Für Studierende aller Fachrichtungen


Wer im neuen Semester nicht nur studieren, sondern auch musizieren möchte, ist in den fünf Ensembles des Collegium Musicum herzlich willkommen. Je nach musikalischer Erfahrung und Neigung können sich Studierende in die verschiedenen Formationen von Bigband, Chor oder Orchester einbringen. Geprobt wird einmal wöchentlich im Semester.

Für den Sommer bereitet das Collegium Musicum die Oper „Mephisto“ von Arrigo Boito vor. Sie wird am 2. und 3. Juli 2005 in der Philharmonie als konzertante Aufführung mit szenischen Einlagen gezeigt. Beteiligt sind außer den Solisten der Große Chor und das Sinfonieorchester. Karten für 9 bzw. ermäßigt 6 Euro sind ab sofort über die Geschäftsstelle erhältlich.

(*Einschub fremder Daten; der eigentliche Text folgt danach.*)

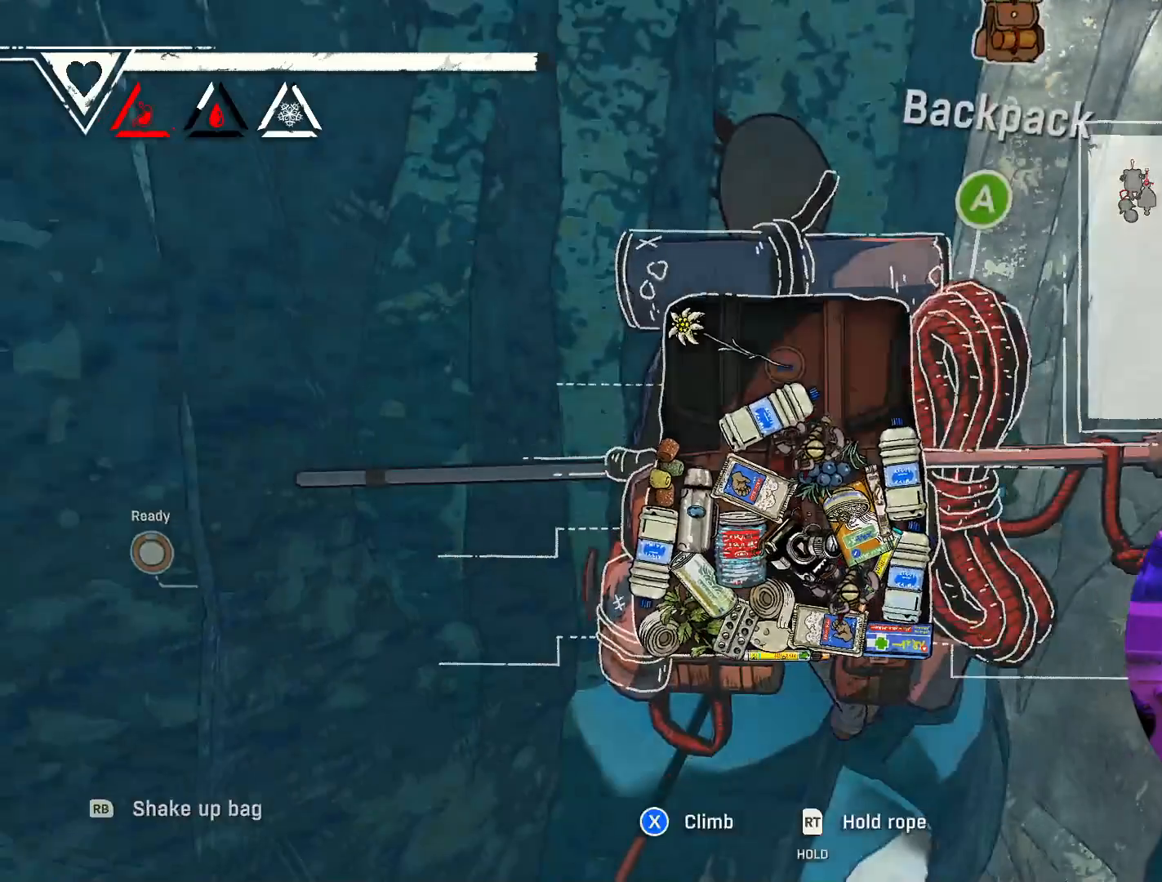
{"buttons": [], "left_stick": "center", "right_stick": "center", "events": [[17, "B", "up"]]}
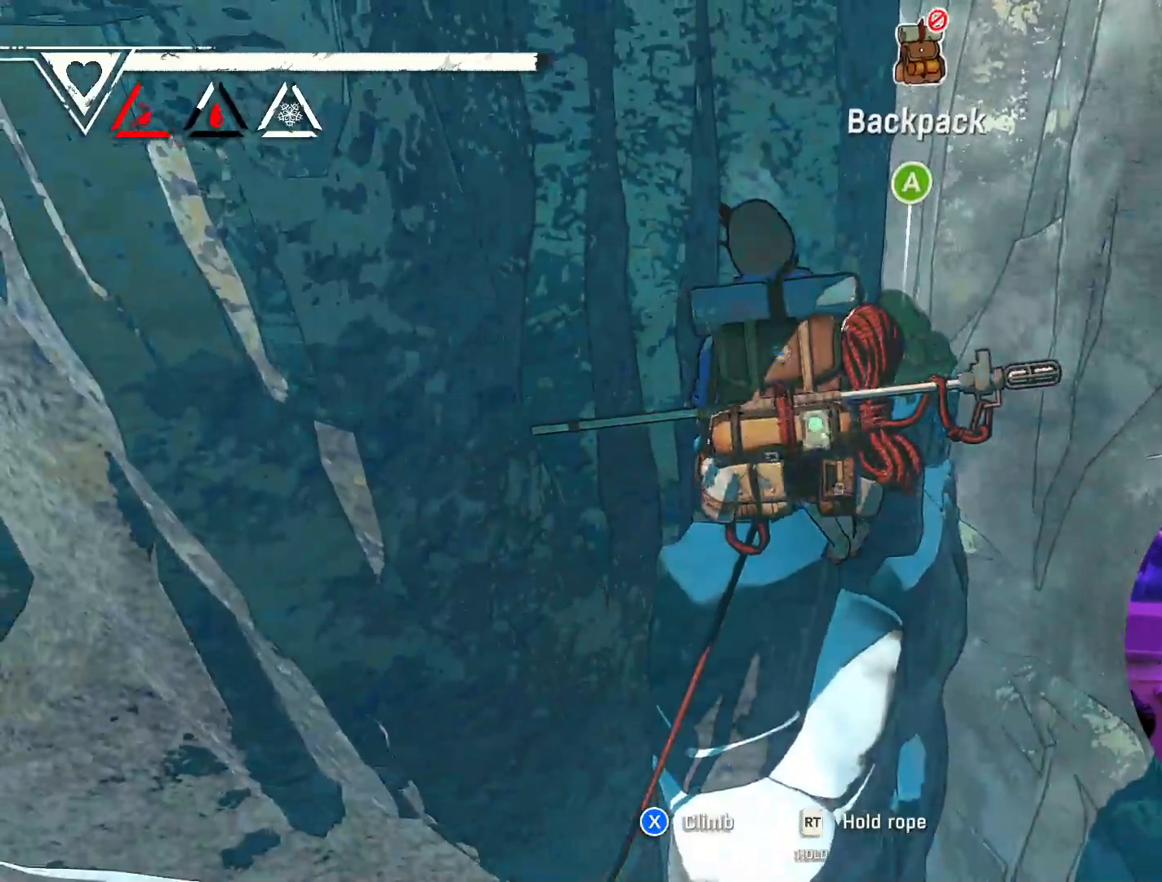
{"buttons": [], "left_stick": "center", "right_stick": "center", "events": [[133, "A", "down"], [217, "A", "up"]]}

Das Collegium Musicum ist eine Einrichtung an den beiden Berliner Universitäten FU und TU. An beiden Hochschulen hatten sich nach 1945 zunächst eigenständige Ensemble mit dem Namen Collegium Musicum gegründet. Im Jahr 1954 wurden sie dann zum „Collegium Musicum vocale et instrumentale der Berliner Universitäten FU/TU“ vereinigt. Heute besteht es aus fünf Ensembles: Großer Chor, Kammerchor, Sinfonieorchester, Kleines Sinfonisches Orchester und Bigband. Die 400 Mitglieder sind Studierende aller Fachrichtungen, die sich in ihrer Freizeit der Musik widmen. Neben den Auftritten zu akademischen Feiern führen die Musiker und Sänger zu Semesterabschluss Konzerte, u.a. in der Philharmonie, auf.